Are you a doer or a thinker – and why does it matter?
I was fortunate to be mentored, long before the idea became fashionable, by Nat Solomon, former Chairman of Crown Leisure plc and Tottenham Hotspur FC and childhood friend of my late father. Nat advised me in the early stages of my career, encouraged me to apply to Harvard Business School, for which he wrote my reference and guided me when I faced career crossroads. Are you a doer or a thinker was his question. It is one which I have asked myself – and my coaching clients – many times over the subsequent years.
When Nat asked me, I responded that I am a doer who can think as I was someone who was always busy organising, yet deeply thoughtful. With greater experience and insight, I now question whether that assessment was correct, or even if such a classification can remain static throughout a career. Nat suggested the question as a way of determining what kinds of roles would be most satisfying for me, as if it was a binary choice. Since that time, however, my experience and that of many of my coaching clients is that such a choice isn’t always available. The majority of early career corporate roles are normally designed for doers. Even as a manager, when the role is less task driven, the manager is still responsible for the delivery of tasks, albeit through others. In the corporate environment, the requirement to think, whether strategically or organisationally only normally appears at senior management and leadership levels.

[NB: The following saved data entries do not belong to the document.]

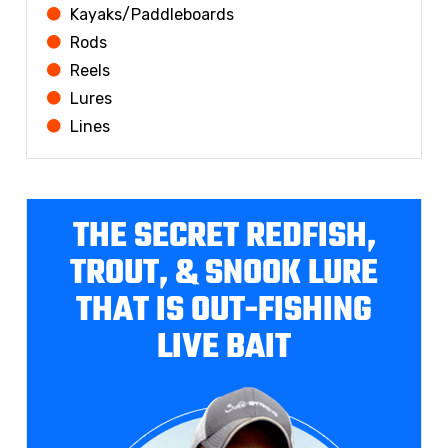
Kayaks/Paddleboards
Rods
Reels
Lures
Lines
THE SECRET REDFISH,
TROUT, & SNOOK LURE
THAT IS OUT-FISHING
LIVE BAIT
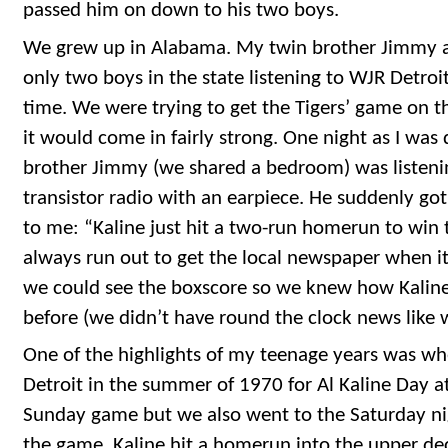
passed him on down to his two boys.
We grew up in Alabama. My twin brother Jimmy a
only two boys in the state listening to WJR Detroi
time. We were trying to get the Tigers’ game on t
it would come in fairly strong. One night as I was 
brother Jimmy (we shared a bedroom) was listeni
transistor radio with an earpiece. He suddenly got
to me: “Kaline just hit a two-run homerun to wi
always run out to get the local newspaper when i
we could see the boxscore so we knew how Kaline 
before (we didn’t have round the clock news like
One of the highlights of my teenage years was wh
Detroit in the summer of 1970 for Al Kaline Day at
Sunday game but we also went to the Saturday nig
the game, Kaline hit a homerun into the upper deck 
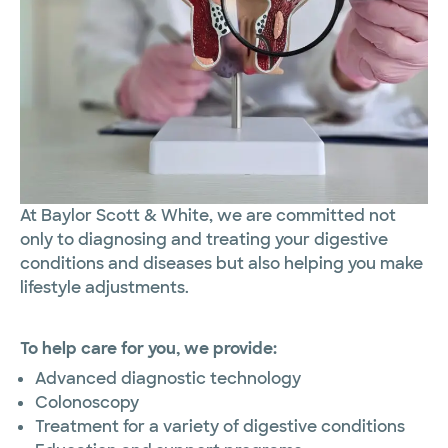
At Baylor Scott & White, we are committed not
only to diagnosing and treating your digestive
conditions and diseases but also helping you make
lifestyle adjustments.
To help care for you, we provide:
Advanced diagnostic technology
Colonoscopy
Treatment for a variety of digestive conditions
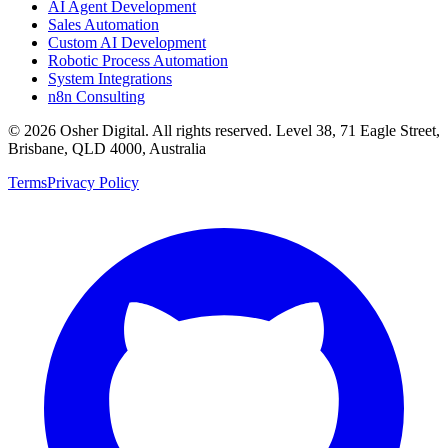
AI Agent Development
Sales Automation
Custom AI Development
Robotic Process Automation
System Integrations
n8n Consulting
©
2026
Osher Digital
. All rights reserved. Level 38, 71 Eagle Street,
Brisbane, QLD 4000, Australia
Terms
Privacy Policy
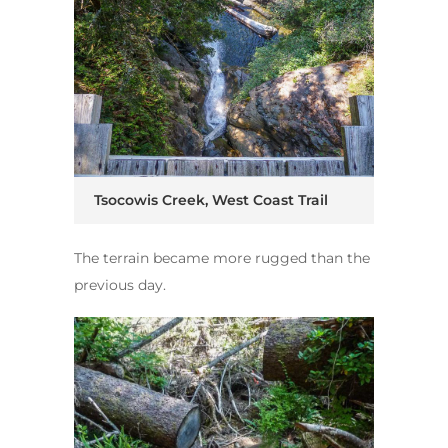
Tsocowis Creek, West Coast Trail
The terrain became more rugged than the
previous day.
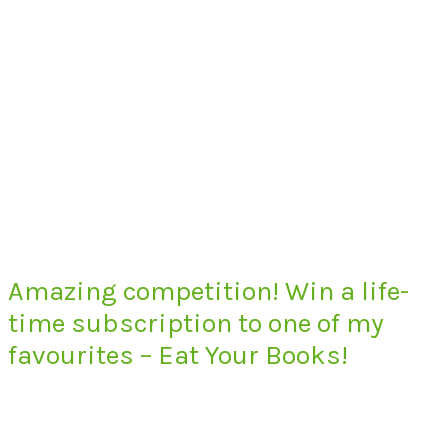
Amazing competition! Win a life-
time subscription to one of my
favourites – Eat Your Books!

For people who have succeeded in their careers as consummate doers, this aspect of the transition to leadership can be the most challenging and is a rich area for coaching work. In contrast, those who are primarily thinkers can struggle to find their place, initially, in the corporate environment, unless it is one which can accommodate their way of contributing. I’ve known many entrepreneurs who solved this dilemma by creating their own organisations and hiring doers to implement the great ideas that they generate.

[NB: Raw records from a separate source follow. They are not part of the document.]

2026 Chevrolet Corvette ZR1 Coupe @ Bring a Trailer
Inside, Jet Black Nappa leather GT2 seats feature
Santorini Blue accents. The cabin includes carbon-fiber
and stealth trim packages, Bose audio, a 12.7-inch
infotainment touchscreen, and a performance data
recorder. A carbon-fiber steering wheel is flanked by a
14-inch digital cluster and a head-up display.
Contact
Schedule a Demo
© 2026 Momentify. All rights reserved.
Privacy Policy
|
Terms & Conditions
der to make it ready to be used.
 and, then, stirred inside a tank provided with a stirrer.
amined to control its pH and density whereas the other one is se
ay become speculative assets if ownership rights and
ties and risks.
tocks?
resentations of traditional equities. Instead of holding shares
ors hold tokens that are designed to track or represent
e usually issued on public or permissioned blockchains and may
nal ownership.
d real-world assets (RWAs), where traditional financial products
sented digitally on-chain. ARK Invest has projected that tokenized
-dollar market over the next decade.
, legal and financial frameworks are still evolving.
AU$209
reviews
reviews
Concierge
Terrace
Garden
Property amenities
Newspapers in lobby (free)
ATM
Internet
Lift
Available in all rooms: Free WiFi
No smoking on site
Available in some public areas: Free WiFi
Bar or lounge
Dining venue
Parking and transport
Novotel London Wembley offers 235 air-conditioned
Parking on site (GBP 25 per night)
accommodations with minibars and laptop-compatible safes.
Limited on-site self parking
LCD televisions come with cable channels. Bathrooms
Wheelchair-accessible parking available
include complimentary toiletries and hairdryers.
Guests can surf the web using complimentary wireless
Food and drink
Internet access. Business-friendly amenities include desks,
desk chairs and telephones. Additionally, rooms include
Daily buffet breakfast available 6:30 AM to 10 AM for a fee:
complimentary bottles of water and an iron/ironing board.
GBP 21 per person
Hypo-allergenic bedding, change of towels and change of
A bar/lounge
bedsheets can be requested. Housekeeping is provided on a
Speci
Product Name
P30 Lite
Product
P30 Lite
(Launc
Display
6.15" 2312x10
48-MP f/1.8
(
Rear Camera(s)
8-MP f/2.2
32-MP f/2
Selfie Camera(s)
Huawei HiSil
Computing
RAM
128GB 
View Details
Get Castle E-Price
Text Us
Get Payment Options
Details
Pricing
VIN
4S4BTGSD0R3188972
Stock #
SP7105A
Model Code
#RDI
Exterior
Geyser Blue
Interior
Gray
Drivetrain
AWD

I’ve now understood that I’m naturally a thinker who was able to adapt and masquerade effectively as a doer for many years in the corporate world. But it required a huge effort for me to function effectively in the corporate environment and created a lot of personal stress. I am far more myself and able to contribute when I act as an adviser, coach, facilitator or sounding board where my reflective nature is invaluable. Nevertheless, my early experience of corporate doing roles was vital as it enables me to understand and empathise with client challenges, regardless of whether they are doers, or thinkers.